Вот только рявки его почему-то не произвели на Ани никакого впечатления.
— Нет, ты не эгоист, ничего подобного! Если бы ты таким оказался, может, было и… — мотнула головой Сатор. — Ты просто чудовищно самодостаточен. Знаешь, что неприятнее всего? Равнодушие! Мне как-то сказали, что с тобой жить невозможно: либо не с тобой, либо не жить. Не жить, понимаешь? Полностью раствориться в тебе.
— Не перебор с пафосом, нет? — огрызнулся Нелдер.
— Не хочешь пафоса? Изволь! — Анет с такой силой ткнула в грудь «корсара», что тот пошатнулся. — Из кружки можно пить, мясо можно есть. В своей квартире спокойно, особенно после смены. С любимым пледом уютно. Девку можно… — Что делают с девками, Сатор пояснила четко, выговорив короткое слово по слогам. — А есть Бараш, с которой спокойно, уютно и ее тоже можно. Но кого там интересуют чувства кружки, пледа и подушки? Никого. А тебя меньше всех. Ведь значение имеет только, что ты думаешь и как это все себе представляешь.
— Я ничего не понял, — честно признался Кайрен, глядя на Ани не без интереса, наклонив голову к плечу.
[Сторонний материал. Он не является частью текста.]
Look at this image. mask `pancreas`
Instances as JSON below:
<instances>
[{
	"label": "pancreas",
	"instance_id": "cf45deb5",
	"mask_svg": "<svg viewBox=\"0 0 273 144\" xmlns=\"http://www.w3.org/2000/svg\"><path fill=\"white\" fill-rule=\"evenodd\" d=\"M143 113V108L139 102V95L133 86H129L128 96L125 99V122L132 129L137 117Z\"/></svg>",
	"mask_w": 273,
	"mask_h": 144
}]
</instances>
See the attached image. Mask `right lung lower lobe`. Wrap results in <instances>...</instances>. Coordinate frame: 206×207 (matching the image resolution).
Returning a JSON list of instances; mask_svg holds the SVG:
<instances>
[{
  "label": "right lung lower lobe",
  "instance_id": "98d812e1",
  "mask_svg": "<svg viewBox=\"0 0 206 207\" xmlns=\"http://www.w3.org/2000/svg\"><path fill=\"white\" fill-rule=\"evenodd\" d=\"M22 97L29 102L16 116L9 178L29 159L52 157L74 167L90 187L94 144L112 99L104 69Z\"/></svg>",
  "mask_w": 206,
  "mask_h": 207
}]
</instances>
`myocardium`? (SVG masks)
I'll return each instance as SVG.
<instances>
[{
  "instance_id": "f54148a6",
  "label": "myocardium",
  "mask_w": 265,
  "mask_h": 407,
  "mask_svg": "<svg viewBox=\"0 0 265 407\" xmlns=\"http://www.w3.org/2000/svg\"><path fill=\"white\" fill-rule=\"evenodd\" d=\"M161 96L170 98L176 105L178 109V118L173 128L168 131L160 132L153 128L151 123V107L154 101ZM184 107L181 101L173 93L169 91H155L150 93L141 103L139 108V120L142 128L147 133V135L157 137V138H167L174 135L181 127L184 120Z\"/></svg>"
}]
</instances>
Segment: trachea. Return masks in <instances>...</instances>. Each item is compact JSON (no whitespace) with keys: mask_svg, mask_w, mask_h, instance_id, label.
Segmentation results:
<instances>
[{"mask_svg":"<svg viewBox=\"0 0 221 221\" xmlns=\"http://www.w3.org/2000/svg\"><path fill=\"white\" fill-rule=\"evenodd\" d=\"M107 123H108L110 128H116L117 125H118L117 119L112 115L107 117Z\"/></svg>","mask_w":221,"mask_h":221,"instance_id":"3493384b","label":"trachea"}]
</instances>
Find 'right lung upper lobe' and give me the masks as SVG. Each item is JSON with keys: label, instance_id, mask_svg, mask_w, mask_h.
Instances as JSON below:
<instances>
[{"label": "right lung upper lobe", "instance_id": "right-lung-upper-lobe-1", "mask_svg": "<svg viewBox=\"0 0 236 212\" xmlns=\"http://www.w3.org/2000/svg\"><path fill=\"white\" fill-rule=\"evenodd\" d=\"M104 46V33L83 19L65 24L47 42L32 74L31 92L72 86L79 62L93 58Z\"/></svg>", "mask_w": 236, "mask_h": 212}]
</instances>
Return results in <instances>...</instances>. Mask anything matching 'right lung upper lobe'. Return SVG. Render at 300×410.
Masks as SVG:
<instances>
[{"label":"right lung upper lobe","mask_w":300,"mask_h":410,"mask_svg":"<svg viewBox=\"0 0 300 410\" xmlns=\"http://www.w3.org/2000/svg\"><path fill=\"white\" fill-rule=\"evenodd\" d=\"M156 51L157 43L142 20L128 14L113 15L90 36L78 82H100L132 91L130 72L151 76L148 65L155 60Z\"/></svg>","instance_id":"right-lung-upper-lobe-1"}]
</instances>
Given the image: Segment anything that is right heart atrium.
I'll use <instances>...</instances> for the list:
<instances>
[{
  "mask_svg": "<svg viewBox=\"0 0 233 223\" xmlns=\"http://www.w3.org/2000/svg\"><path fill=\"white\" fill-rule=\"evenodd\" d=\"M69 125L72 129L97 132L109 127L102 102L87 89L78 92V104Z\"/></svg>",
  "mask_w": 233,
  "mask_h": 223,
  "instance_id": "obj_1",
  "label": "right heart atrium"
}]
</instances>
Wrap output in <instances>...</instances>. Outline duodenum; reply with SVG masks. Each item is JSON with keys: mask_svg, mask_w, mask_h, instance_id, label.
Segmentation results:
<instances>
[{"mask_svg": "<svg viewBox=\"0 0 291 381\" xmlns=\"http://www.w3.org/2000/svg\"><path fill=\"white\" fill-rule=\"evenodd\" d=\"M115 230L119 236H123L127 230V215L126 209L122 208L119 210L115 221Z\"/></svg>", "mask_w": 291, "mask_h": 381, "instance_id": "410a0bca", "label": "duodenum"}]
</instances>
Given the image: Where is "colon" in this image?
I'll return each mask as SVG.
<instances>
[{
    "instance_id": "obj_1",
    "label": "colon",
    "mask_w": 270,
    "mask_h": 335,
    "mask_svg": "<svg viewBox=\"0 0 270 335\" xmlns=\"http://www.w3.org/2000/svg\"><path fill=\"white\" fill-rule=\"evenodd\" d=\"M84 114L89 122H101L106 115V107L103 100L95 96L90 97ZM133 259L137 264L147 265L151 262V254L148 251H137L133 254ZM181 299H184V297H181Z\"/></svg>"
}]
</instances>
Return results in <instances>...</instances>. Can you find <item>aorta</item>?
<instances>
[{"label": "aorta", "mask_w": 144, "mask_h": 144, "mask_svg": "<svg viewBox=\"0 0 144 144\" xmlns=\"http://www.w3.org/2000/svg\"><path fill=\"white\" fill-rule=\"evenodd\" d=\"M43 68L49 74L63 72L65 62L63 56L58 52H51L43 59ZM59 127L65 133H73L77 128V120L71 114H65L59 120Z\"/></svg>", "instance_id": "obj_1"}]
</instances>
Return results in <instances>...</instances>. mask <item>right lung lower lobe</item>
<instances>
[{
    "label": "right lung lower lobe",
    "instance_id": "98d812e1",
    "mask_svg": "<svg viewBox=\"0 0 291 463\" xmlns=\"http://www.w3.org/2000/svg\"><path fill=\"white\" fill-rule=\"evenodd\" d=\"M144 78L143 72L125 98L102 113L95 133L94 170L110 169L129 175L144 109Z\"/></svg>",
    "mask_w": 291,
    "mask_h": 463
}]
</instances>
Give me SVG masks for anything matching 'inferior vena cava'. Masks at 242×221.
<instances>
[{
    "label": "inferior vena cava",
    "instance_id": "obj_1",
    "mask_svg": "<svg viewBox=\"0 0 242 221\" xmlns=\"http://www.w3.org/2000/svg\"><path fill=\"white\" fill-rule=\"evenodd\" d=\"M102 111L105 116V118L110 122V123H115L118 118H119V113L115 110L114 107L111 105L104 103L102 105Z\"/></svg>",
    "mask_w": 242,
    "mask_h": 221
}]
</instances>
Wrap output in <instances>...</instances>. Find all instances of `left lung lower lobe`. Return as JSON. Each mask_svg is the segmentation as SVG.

— В этом-то вся проблема, — согласилась Сатор. — Знаешь, меня все время подмывало посоветовать тебе завести собаку. Но это дурной совет, потому что с ней хотя бы гулять придется. И не тогда, когда ты захочешь, а когда ей приспичит. Так что лучше не заводи вообще никого. Тебе слишком хорошо наедине с самим собой.
— Бараш, ты не права. Я…
— Знаешь, Кайрен, а я даже верю, ты чувствуешь что-то там такое. Но плед с кружкой тоже можно любить. Ведь говорят же «моя любимая чашка» или там «моя любимая книжка». Впрочем, про любовь ты вовсе не заикался. Но я-то все равно не… — Анет покрутила рукой в воздухе. — Не предмет интерьера. А ты слишком самодостаточный. Вот как-то так.
— Ну раз так… — кивнул корсар.
Выражение его лица иначе как каменным назвать было сложно, уж слишком неподвижное, да и неживое почти.
— До свидания, доктор Нелдер, — пробормотала Сатор, враз растеряв запал.
Коснулась ладонью рукава его халата, будто погладить собираясь, но передумала. Развернулась и пошла к выходу из парка. Почему-то плакать совсем не хотелось. Просто пусто внутри было, выскоблено и странно, почти стерильно чисто.
Дети — цветы жизни, это несомненно. Все таки они не только украшают, но и вносят в слишком уж размеренное, а оттого скучное взрослое существование эдакое разнообразие. Особенно разнообразным это разнообразие становится, если дите кудряво, белокуро, синеглазо, в общем, прелестно до крайности. А уж если оно выпило месячный запас бабушкиного сердечного снадобья, то скука исчезает напрочь, можно сказать, бежит в панике.
— Спасите, умоляю! — та самая бабуля, лишенная лекарства, схватила руку Анет с таким энтузиазмом, что Сатор, влекомая инерцией проклятого чемодана, едва не рухнула на старушку. — Любые средства, драгоценности, маменькой оставленные, колье, кровь мою до капли заберите — только спасите!
— Кого сначала спасать будем? — поинтересовалась Ани, пытаясь выдрать ладонь из цепких и совсем не по-старушечьи сильных пальцев.
На ее, субъективный, понятное дело, взгляд, в помощи, прежде всего, нуждалась сама бабушка, пребывающая на грани истерики, гипертонического криза, сердечного, а, может, и астматического приступа — и это все разом. Во вторую очередь, неплохо было бы помочь кошке, истошно вопящей на угрожающе прогнувшемся карнизе для занавесок. Несчастное животное чувствовало себя не слишком уютно, да и тяжелые, явно золотые серьги с крупными камнями, невесть как держащиеся на панически поджатых ушах, ему, кажется, мешали. Ну и хмурой служанке, собирающей с пола осколки — останки обеденного сервиза на сколько-то там персон — руку бы стоило, как минимум, перевязать — платок, намотанный на порез, совсем не в шутку кровью набряк.